The Episcopal Palace of Astorga
This is one of the three buildings outside of Catalonia. The first building was destroyed by fire, so the owner hired Gaudi. To reconstruct the building. The house was built in a Neo-medieval, Gothic Revival style. Gaudi appears to have intended the building’s design to represent the city’s past and applied his version of Gothic Revival to the palace’s facade.
This structure was the first project. It was constructed as part of a factory commissioned by the Cooperativa Obrera Mataronense. It was a much larger and more ambitious undertaking. It is a significant structure since it paved the way for Gaudi’s most famous masterpiece. The architect experimented with parabolic arches as structural features in the Nau Gaudi.
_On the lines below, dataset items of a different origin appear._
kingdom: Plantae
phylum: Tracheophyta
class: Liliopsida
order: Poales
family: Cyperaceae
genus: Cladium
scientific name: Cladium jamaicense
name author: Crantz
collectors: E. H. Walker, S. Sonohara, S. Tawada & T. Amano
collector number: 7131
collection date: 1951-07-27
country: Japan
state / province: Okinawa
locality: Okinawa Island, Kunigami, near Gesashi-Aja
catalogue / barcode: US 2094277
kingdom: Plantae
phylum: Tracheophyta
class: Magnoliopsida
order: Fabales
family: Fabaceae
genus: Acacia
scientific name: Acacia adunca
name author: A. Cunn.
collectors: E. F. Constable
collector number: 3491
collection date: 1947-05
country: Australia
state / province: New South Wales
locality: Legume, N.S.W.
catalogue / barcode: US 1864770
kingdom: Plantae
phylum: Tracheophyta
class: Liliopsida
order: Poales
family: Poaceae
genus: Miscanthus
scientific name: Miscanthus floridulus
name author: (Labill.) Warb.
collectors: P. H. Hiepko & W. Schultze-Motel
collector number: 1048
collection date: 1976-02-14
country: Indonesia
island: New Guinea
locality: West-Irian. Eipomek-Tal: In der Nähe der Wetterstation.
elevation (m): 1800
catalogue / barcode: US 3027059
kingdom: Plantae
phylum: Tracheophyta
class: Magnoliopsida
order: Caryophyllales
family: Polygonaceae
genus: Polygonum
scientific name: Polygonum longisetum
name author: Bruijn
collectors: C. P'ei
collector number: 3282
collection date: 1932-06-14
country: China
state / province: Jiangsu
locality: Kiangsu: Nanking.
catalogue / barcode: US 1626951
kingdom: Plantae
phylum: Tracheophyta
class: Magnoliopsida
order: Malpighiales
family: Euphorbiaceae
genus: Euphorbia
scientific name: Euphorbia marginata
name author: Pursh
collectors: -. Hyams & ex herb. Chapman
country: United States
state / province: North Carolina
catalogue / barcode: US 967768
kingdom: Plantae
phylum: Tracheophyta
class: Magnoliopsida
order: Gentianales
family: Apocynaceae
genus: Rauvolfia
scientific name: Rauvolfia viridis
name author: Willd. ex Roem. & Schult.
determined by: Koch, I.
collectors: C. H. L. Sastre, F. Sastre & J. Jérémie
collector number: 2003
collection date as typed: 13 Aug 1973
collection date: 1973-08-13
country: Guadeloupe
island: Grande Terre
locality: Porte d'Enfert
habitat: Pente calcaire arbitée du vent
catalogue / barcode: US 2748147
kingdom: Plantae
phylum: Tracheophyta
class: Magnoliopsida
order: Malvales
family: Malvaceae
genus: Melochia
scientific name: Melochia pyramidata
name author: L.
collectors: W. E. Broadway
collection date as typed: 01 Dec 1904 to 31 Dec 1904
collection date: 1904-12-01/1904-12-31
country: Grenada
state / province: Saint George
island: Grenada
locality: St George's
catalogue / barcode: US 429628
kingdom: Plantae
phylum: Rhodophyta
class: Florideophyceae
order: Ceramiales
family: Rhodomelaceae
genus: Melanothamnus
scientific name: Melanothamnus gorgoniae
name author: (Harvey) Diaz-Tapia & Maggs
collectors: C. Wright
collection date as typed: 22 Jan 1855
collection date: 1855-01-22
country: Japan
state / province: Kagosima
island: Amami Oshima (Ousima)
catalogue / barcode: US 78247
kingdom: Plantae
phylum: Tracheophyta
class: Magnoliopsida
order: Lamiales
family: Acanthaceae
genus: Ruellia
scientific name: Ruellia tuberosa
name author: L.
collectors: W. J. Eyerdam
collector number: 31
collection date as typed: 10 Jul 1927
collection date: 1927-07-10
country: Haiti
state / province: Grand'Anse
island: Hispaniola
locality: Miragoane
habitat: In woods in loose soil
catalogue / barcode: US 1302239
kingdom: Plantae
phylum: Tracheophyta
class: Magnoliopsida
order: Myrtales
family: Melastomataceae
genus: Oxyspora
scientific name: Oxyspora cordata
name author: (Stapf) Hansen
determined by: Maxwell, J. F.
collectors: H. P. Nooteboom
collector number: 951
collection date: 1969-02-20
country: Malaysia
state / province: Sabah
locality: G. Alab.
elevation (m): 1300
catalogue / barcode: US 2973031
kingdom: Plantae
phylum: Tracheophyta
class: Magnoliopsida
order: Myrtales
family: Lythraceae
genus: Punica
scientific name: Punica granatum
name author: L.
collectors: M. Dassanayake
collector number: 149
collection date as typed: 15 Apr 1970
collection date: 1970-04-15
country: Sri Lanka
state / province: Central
The Güell Pavilions are an early work by Antoni Gaudi. On either side of an enormous iron gate representing a whimsical dragon that led into the expansive Guell estate, Gaudi constructed two pavilions, a stable, and a gatekeeper’s lodge. The tale of the Garden of the Hesperides inspired the design. Many features of Gaudi’s distinctive architecture style may be found here like parabolic arches, Catalan vaulting, and colored ceramic tile fragments.
Today, Gaudi is regarded as a brilliant, genius architect who has never been seen before. Seven of his works are protected by UNESCO. The archbishop of Barcelona, Ricard Maria Carles, requested Gaudi’s beatification in 1998 due to his deeply religious and ascetic lifestyle. In 1992, a sainthood guild dedicated to Gaudi’s sanctification began their work in earnest. By 2003, the bishops of Catalonia had officially initiated the case, bestowing to Gaudi the title of “Servant of God.”